- [Exercise set]
[A] From the article on the liner Queen Elizabeth, copy the passage word for word, beginning at "The Queen Elizabeth is" and stopping after "to the Midlands.".
[B] According to the article on the liner Queen Elizabeth, how many decks are in the ship's hull?
[C] Write the next part of the article on the liner Queen Elizabeth, picking up after its final sentence.

— Start of Page —

QUEEN ELIZABETH
SEVEN THOUSAND TESTS THEN THEY BEGAN TO BUILD. BRITAIN'S GREATEST LINER. Seven thousand experiments were made before the shape of Britain’s liner Queen Elizabeth —biggest ever built —was determined, writes a special representative of the “Sunday Express,” London. In an experimental tank at John Brown’s Clydebank yard small-scale models were tested and tested: they travelled a distance equivalent to twice the length of England. Now the ship is safely berthed in New York Harbour, after her secret trip across the Atlantic —the most historic of maiden voyages. When the time comes for her to go into regular service she will outstrip the speediest liner ever built, the experts prophesy. She could not show her paces on that hush-hush wartime voyage. It was not just an empty shell of a ship that sailed across the Atlantic. The Queen Elizabeth could bring passengers on her return peace-time voyage from the United States. Her interior decorations are practically complete and all her furniture is on board. Settees and easy chairs in the lounges and drawing rooms are covered with dust sheets.
The Queen Elizabeth is 1031 feet long—l 3 feet longer than her sister ship, Queen Mary. Her gross tonnage is 85.000. compared with the Queen Mary's 81,235. There are fourteen decks in the hull, connected by 60 goods and passenger lifts. Some of the hull plates are thirty feet long; together they could pave the road from London to the Midlands.

— End of Page —
— Start of Data —

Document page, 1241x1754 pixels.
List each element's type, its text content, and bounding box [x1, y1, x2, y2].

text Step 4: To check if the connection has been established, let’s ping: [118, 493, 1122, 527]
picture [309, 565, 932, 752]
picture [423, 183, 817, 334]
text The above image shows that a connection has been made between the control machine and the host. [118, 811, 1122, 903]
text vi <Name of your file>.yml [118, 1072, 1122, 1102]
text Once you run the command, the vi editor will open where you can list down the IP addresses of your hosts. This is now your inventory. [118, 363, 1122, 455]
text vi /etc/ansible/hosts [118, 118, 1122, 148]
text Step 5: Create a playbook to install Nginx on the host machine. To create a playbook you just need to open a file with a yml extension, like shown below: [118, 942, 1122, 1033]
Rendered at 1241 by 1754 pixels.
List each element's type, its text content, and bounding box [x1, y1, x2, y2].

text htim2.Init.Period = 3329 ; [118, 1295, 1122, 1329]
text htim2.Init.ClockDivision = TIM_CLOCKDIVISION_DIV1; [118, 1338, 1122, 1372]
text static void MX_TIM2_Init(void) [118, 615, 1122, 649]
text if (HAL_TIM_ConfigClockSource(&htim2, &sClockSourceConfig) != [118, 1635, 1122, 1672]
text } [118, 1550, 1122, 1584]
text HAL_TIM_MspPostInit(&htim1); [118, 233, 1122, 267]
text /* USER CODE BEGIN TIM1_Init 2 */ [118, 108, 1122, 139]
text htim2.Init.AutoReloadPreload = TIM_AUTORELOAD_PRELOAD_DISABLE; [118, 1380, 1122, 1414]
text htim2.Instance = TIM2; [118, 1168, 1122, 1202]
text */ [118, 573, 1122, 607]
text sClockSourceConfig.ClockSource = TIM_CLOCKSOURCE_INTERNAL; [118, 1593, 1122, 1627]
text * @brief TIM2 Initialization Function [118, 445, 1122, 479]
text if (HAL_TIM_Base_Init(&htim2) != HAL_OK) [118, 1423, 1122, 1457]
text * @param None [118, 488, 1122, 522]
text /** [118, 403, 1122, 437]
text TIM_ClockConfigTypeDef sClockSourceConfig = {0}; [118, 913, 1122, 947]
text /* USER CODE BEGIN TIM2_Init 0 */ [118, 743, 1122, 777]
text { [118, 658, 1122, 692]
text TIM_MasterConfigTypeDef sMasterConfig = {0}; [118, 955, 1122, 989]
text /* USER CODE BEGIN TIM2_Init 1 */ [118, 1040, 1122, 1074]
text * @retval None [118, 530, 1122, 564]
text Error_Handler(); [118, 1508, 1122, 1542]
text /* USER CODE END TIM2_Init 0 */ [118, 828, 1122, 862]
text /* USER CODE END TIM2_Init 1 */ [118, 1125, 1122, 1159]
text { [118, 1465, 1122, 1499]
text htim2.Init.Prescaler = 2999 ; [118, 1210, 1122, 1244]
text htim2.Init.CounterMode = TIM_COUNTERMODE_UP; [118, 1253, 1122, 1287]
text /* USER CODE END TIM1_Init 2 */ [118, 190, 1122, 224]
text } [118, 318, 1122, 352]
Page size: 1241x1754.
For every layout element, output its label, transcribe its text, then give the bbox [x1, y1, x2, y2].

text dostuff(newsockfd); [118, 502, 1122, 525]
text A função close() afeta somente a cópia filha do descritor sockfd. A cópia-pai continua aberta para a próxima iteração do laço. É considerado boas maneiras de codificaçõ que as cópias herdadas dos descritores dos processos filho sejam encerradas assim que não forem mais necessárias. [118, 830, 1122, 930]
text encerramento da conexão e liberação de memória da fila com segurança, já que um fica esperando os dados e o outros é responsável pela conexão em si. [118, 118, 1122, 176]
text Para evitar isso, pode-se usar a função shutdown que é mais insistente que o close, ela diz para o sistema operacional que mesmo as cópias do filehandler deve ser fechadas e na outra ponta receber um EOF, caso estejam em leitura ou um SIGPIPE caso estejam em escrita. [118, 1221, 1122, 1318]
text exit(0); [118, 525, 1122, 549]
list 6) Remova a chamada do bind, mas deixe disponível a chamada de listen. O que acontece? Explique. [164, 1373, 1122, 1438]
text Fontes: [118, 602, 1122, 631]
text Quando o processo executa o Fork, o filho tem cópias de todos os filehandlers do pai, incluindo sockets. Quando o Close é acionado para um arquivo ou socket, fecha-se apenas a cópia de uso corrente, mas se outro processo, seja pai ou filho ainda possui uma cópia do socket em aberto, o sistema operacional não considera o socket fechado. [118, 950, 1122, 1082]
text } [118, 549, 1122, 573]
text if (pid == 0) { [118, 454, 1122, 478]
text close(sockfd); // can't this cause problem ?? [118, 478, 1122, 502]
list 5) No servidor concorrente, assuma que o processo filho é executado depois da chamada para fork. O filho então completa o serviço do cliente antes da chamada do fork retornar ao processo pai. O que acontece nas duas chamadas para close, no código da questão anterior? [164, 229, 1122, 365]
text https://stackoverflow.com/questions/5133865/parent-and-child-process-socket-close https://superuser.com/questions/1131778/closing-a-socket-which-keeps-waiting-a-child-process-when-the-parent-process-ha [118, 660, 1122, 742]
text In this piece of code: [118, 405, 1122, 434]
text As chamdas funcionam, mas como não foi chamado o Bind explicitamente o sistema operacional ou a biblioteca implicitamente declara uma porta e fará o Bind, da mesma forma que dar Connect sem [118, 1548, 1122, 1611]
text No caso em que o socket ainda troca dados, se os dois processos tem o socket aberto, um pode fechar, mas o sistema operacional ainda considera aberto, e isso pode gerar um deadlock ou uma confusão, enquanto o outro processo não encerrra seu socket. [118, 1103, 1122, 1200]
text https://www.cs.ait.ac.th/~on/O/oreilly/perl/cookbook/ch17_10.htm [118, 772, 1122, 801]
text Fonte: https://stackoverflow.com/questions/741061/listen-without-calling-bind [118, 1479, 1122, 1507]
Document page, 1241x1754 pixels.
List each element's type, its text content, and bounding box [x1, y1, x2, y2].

— End of Data —

- [Written answers]
[A]
The Queen Elizabeth is 1031 feet long—l 3 feet longer than her sister ship, Queen Mary. Her gross tonnage is 85.000. compared with the Queen Mary's 81,235. There are fourteen decks in the hull, connected by 60 goods and passenger lifts. Some of the hull plates are thirty feet long; together they could pave the road from London to the Midlands.

[B] Fourteen.

[C]
The Queen Elizabeth is really a ship within a ship. Two shells run along the side, and the liner has two bottoms with an intervening space of nearly six feet. This space is divided into 140 watertight compartments, which will make the Queen Elizabeth as safe a ship as man can devise. In addition, a fireproof composition, used throughout the ship, makes the risk of, destruction by fire almost negligible. As an experiment, four cabins, one of which had been treated with this composition, were saturated with parafin and petrol and sei on fire. The three untreated cabins blazed to a cinder. The other was undamaged.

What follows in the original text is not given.